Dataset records
━━━━━━

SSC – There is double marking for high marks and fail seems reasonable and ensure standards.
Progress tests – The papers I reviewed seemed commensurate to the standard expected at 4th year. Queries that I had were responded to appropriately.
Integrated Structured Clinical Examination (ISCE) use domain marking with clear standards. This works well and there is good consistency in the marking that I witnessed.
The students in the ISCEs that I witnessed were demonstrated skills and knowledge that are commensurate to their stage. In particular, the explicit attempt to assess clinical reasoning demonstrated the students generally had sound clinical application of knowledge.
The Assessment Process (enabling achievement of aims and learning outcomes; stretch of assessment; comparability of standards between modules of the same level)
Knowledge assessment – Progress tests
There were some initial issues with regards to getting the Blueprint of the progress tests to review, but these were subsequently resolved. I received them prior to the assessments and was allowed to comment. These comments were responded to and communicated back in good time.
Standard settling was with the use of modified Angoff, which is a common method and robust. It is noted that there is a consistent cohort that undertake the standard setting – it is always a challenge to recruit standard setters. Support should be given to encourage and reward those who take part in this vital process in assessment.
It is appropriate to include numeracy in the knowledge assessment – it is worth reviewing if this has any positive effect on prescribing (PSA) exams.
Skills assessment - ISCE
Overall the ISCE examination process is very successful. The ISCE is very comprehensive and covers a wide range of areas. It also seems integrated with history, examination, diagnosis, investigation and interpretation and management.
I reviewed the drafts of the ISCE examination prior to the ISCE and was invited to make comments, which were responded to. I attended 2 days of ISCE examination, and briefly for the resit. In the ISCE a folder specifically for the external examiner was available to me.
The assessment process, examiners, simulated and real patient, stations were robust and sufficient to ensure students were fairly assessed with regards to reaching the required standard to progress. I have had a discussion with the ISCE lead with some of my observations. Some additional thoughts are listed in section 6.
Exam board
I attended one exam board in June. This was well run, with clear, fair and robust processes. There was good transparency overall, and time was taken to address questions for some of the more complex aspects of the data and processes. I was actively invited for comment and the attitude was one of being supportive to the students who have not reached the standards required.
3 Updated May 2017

━━━━━━

* Exercise requirements: A complete and exact reproduction of the data is needed.

* Exercise answer:
SSC – There is double marking for high marks and fail seems reasonable and ensure standards.
Progress tests – The papers I reviewed seemed commensurate to the standard expected at 4th year. Queries that I had were responded to appropriately.
Integrated Structured Clinical Examination (ISCE) use domain marking with clear standards. This works well and there is good consistency in the marking that I witnessed.
The students in the ISCEs that I witnessed were demonstrated skills and knowledge that are commensurate to their stage. In particular, the explicit attempt to assess clinical reasoning demonstrated the students generally had sound clinical application of knowledge.
The Assessment Process (enabling achievement of aims and learning outcomes; stretch of assessment; comparability of standards between modules of the same level)
Knowledge assessment – Progress tests
There were some initial issues with regards to getting the Blueprint of the progress tests to review, but these were subsequently resolved. I received them prior to the assessments and was allowed to comment. These comments were responded to and communicated back in good time.
Standard settling was with the use of modified Angoff, which is a common method and robust. It is noted that there is a consistent cohort that undertake the standard setting – it is always a challenge to recruit standard setters. Support should be given to encourage and reward those who take part in this vital process in assessment.
It is appropriate to include numeracy in the knowledge assessment – it is worth reviewing if this has any positive effect on prescribing (PSA) exams.
Skills assessment - ISCE
Overall the ISCE examination process is very successful. The ISCE is very comprehensive and covers a wide range of areas. It also seems integrated with history, examination, diagnosis, investigation and interpretation and management.
I reviewed the drafts of the ISCE examination prior to the ISCE and was invited to make comments, which were responded to. I attended 2 days of ISCE examination, and briefly for the resit. In the ISCE a folder specifically for the external examiner was available to me.
The assessment process, examiners, simulated and real patient, stations were robust and sufficient to ensure students were fairly assessed with regards to reaching the required standard to progress. I have had a discussion with the ISCE lead with some of my observations. Some additional thoughts are listed in section 6.
Exam board
I attended one exam board in June. This was well run, with clear, fair and robust processes. There was good transparency overall, and time was taken to address questions for some of the more complex aspects of the data and processes. I was actively invited for comment and the attitude was one of being supportive to the students who have not reached the standards required.
3 Updated May 2017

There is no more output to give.